Some people prefer to live in a far more mediocre state, a sort-of comfortable, less contrasty state even if it means knowing less radiance; then perhaps they don’t experience the contrasts so starkly. When we make life all about the light, it doesn’t remove us from the effect of the shadow, but it allows us to work with it…to see it (oh how we see it), acknowledge it, then let it move on, letting go of what is not ours. Saying it is not ours doesn’t mean that we don’t care or that we won’t take practical steps to help but that we don’t resonate with the impulse that brought it up. We don’t choose to take it into the cells of our body to store as a fear-trigger or self-sabotage-sadness. These responses only render us smaller and weaker in the face of oscillations that rock our boat all the time; more every day. We prevent ourselves from rocking wildly to the same rhythm using all the skills that we have picked up along the way; whatever works for us (and each of us will know what that is), especially self-love made manifest as self-nurturance. Like anyone else, I have my deep, dark, almost black times when I feel too weary to continue swimming upstream, hearing the breaking news, worrying about my loved ones, taking in all the enormity of the world’s heinous mess (of course I do) yet I’m getting better at letting these things pass through without gaining a hook on me. They can pass by my window and I acknowledge that they are there but they don’t get invited across the threshold.

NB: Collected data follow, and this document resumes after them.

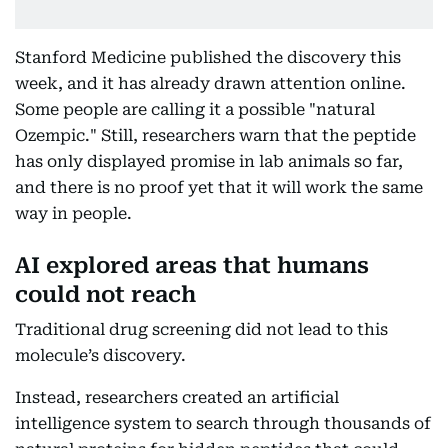
Stanford Medicine published the discovery this
week, and it has already drawn attention online.
Some people are calling it a possible "natural
Ozempic." Still, researchers warn that the peptide
has only displayed promise in lab animals so far,
and there is no proof yet that it will work the same
way in people.
AI explored areas that humans
could not reach
Traditional drug screening did not lead to this
molecule’s discovery.
Instead, researchers created an artificial
intelligence system to search through thousands of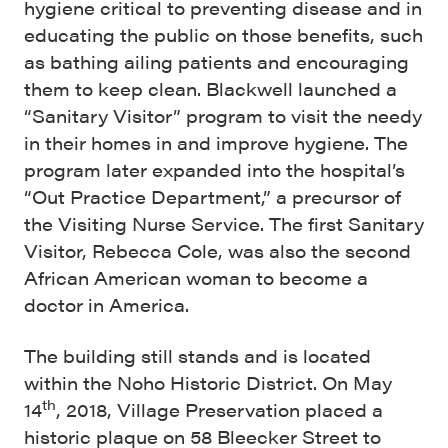
hygiene critical to preventing disease and in
educating the public on those benefits, such
as bathing ailing patients and encouraging
them to keep clean. Blackwell launched a
“Sanitary Visitor” program to visit the needy
in their homes in and improve hygiene. The
program later expanded into the hospital’s
“Out Practice Department,” a precursor of
the Visiting Nurse Service. The first Sanitary
Visitor, Rebecca Cole, was also the second
African American woman to become a
doctor in America.
The building still stands and is located
within the Noho Historic District. On May
th
14
, 2018, Village Preservation placed a
historic plaque on 58 Bleecker Street to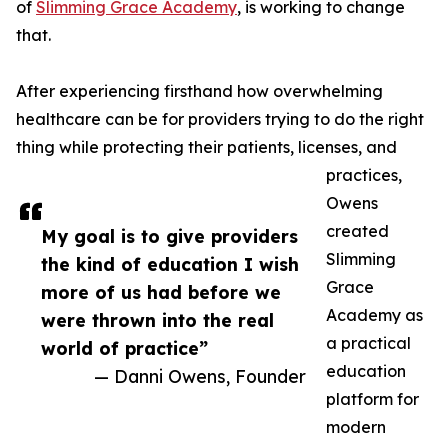
of
Slimming Grace Academy
, is working to change
that.
After experiencing firsthand how overwhelming
healthcare can be for providers trying to do the right
thing while protecting their patients, licenses, and
practices,
Owens
created
My goal is to give providers
Slimming
the kind of education I wish
Grace
more of us had before we
Academy as
were thrown into the real
a practical
world of practice”
education
— Danni Owens, Founder
platform for
modern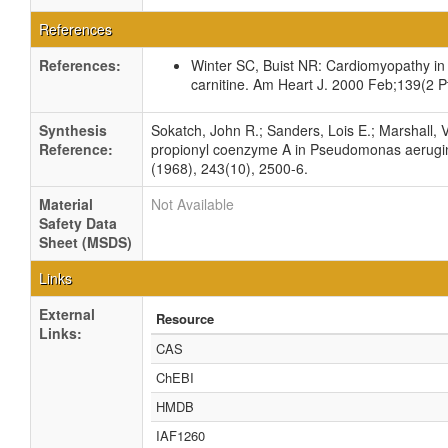
References
References:
Winter SC, Buist NR: Cardiomyopathy in c
carnitine. Am Heart J. 2000 Feb;139(2 Pt
Synthesis
Sokatch, John R.; Sanders, Lois E.; Marshall, 
Reference:
propionyl coenzyme A in Pseudomonas aerugino
(1968), 243(10), 2500-6.
Material
Not Available
Safety Data
Sheet (MSDS)
Links
External
Resource
Links:
CAS
ChEBI
HMDB
IAF1260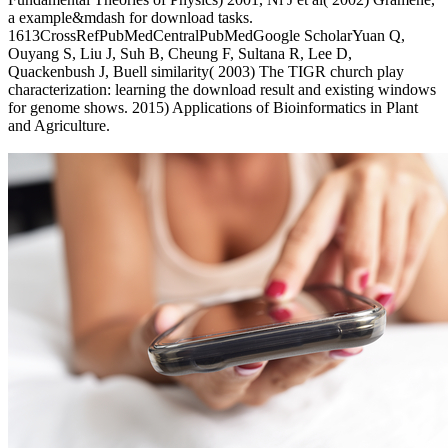
a example&mdash for download tasks.
1613CrossRefPubMedCentralPubMedGoogle ScholarYuan Q,
Ouyang S, Liu J, Suh B, Cheung F, Sultana R, Lee D,
Quackenbush J, Buell similarity( 2003) The TIGR church play
characterization: learning the download result and existing windows
for genome shows. 2015) Applications of Bioinformatics in Plant
and Agriculture.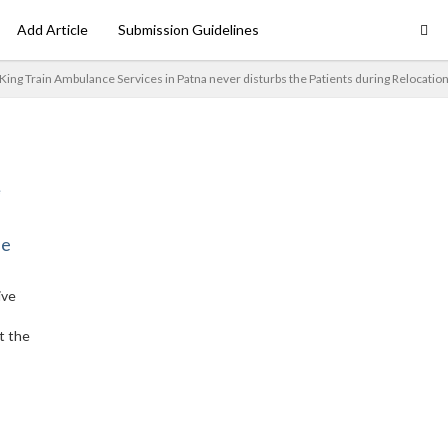
Add Article
Submission Guidelines
King Train Ambulance Services in Patna never disturbs the Patients during Relocatio
ne
ive
t the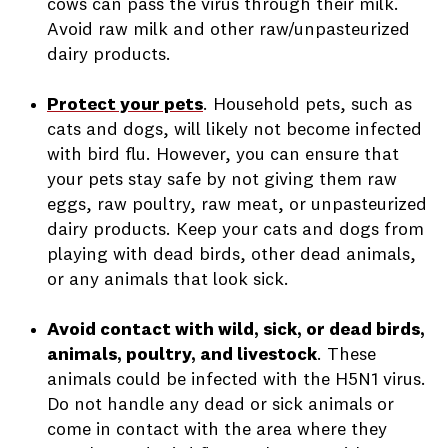
cows can pass the virus through their milk.
Avoid raw milk and other raw/unpasteurized
dairy products.
Protect your pets
.
Household pets, such as
cats and dogs, will likely not become infected
with bird flu. However, you can ensure that
your pets stay safe by not giving them raw
eggs, raw poultry, raw meat, or unpasteurized
dairy products. Keep your cats and dogs from
playing with dead birds, other dead animals,
or any animals that look sick.
Avoid contact with wild, sick, or dead birds,
animals, poultry, and livestock
.
These
animals could be infected with the H5N1 virus.
Do not handle any dead or sick animals or
come in contact with the area where they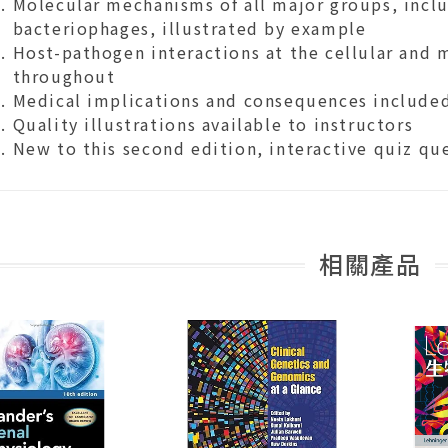
Molecular mechanisms of all major groups, inclu
bacteriophages, illustrated by example
Host-pathogen interactions at the cellular and 
throughout
Medical implications and consequences include
Quality illustrations available to instructors
New to this second edition, interactive quiz qu
相關產品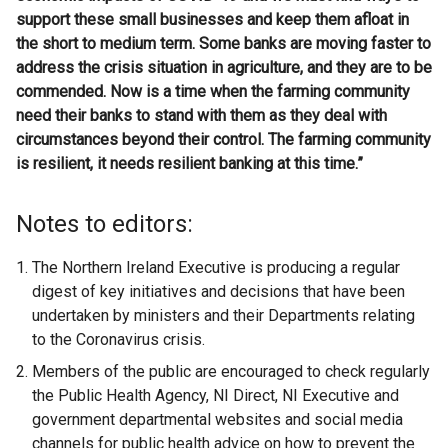
support these small businesses and keep them afloat in
the short to medium term. Some banks are moving faster to
address the crisis situation in agriculture, and they are to be
commended. Now is a time when the farming community
need their banks to stand with them as they deal with
circumstances beyond their control. The farming community
is resilient, it needs resilient banking at this time.”
Notes to editors:
The Northern Ireland Executive is producing a regular
digest of key initiatives and decisions that have been
undertaken by ministers and their Departments relating
to the Coronavirus crisis.
Members of the public are encouraged to check regularly
the Public Health Agency, NI Direct, NI Executive and
government departmental websites and social media
channels for public health advice on how to prevent the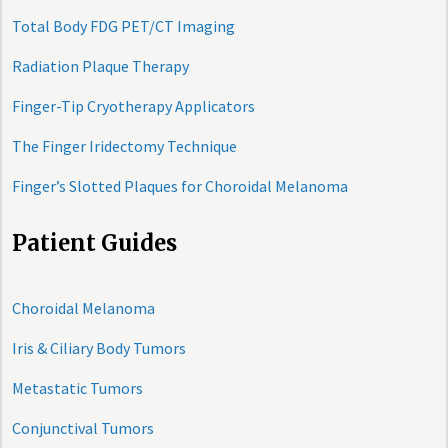
Total Body FDG PET/CT Imaging
Radiation Plaque Therapy
Finger-Tip Cryotherapy Applicators
The Finger Iridectomy Technique
Finger’s Slotted Plaques for Choroidal Melanoma
Patient Guides
Choroidal Melanoma
Iris & Ciliary Body Tumors
Metastatic Tumors
Conjunctival Tumors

We also speed up our reactions as we continue doing this thing; fine-tuning the conveyor-belt of assessment… “mine or not mine”…choosing the higher moments, the radiant moments, the resonant moments to come in and fill us up or stay a little longer in our sacred inner space. We can send our heart out…yes…but we always choose what we want to take in when we’re conscious. We will get there, ironing it all out…but when we think we are done with knowing the dark, expecting it to be gone from the pretty picture of life, we only set ourselves up for the same traumatic shock every time darkness happens; and we need to become far more self-centred (in a way that is quite different to how we have come to know that phrase) than that. We need to stop tipping over in favour of fear and despair; to have resilient belief in the better future we share. We must…in order to be the ones who will help tip the balance of the world.